Shelley Marano is an ordinary, unexceptional high school senior…until the day she receives a cryptic text message, and her world tilts sideways. Now she’s in real danger, although she doesn’t know who would want her dead, or why. As she starts to unravel the mystery, the truth about who she really is proves to be more frightening than she ever imagined. With the lives of her and her friends hanging in the balance, one thing is certain:
Nothing will ever be the same.
- Jim, do you think the world needs another novel, and why?
That’s a tough question, because everything has been done. Everything. Every permutation of every possible plot. And yet, I write because it’s something I need to do; it’s my own little drop in the universe. And I think people read to connect. Yes, we read classics, but people also yearn to read what’s contemporary, what’s happening right now. So there will always be a need for a novel, that one-on-one relationship between writer and reader, which is so much different than TV or film.
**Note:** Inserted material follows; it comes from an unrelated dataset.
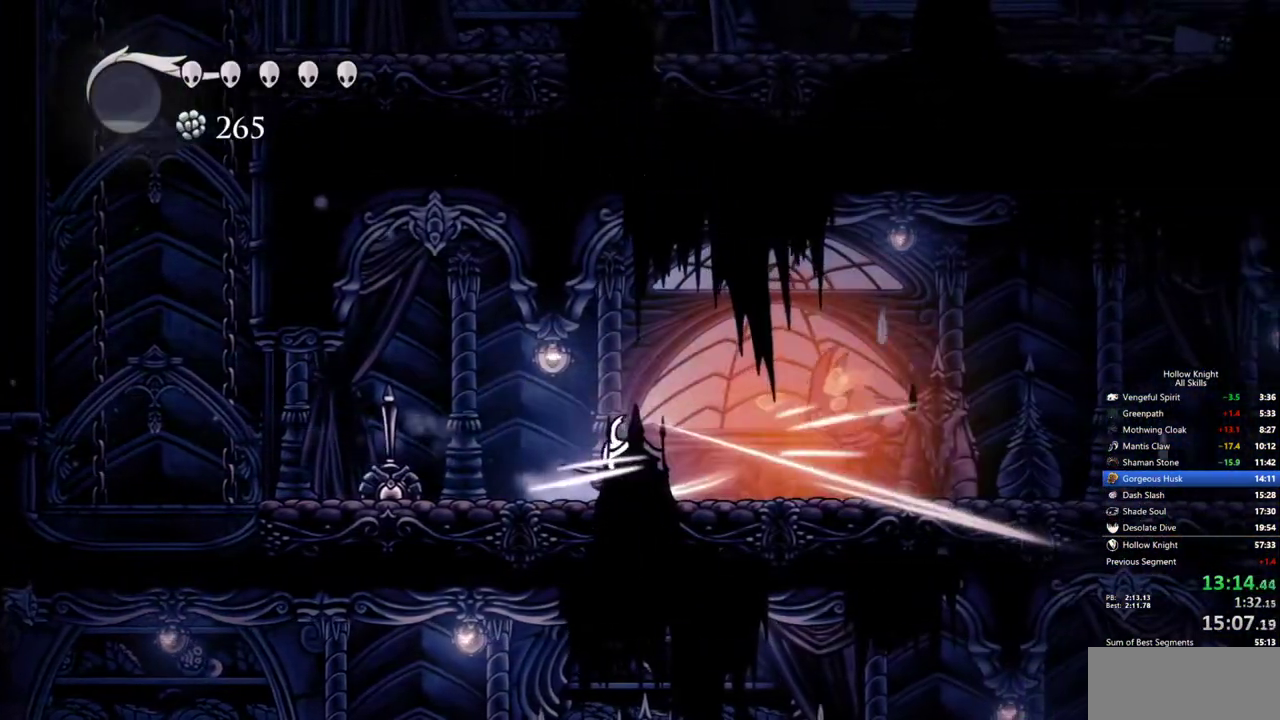
{"keys": ["down", "right"], "events": [[33, "jump", "down"], [33, "nail", "up"], [217, "down", "down"], [267, "dash", "down"], [350, "jump", "up"], [450, "dash", "up"]]}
- What draws you to writing in general and fiction/your genre in particular?
I read across a wide range of books, but for better or worse, I generally write suspense, things I call “good yarns.” But if I’m writing something, I’m usually toying with a question in my own head: in WHAT LIES WITHIN, I was curious about identity – what makes us who we are? What experiences, and can we escape those things?
- What did you learn from writing this novel?
A lot, and not just about technique, or editing. I learned to keep pushing, to take risks (such as entering the Kindle Scout program); I learned that there comes a point when you can’t do more with a book – that you need to step away from it and move on. And I learned that there is a network of people who really do care and are happy for your success.
- What was the best and worst of your Kindle Scout campaign experience?
The best part of the campaign experience was the outpouring and willingness of people to help; the world can seem lonely and I sometimes wonder if I make any impact around me, so seeing people enthusiastically say yes was inspiring. The worst was the asking part. It’s sometimes hard to ask for help!
- Where to from here?
More coffee. More words on a page. More rejections (it’s a writer’s life, right?). And hopefully more happy readers!
James Morris is a former television writer who now works in digital media. When not writing, you can find him scoping out the latest sushi spot, watching HOUSE HUNTERS RENOVATION, or trying new recipes in the kitchen. He lives with his wife and dog in Los Angeles.